Present the following data again exactly as it is shown.

-------

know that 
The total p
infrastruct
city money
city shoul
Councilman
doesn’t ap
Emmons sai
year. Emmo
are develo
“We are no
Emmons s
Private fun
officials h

-------

- Answer section:
know that 
The total p
infrastruct
city money
city shoul
Councilman
doesn’t ap
Emmons sai
year. Emmo
are develo
“We are no
Emmons s
Private fun
officials h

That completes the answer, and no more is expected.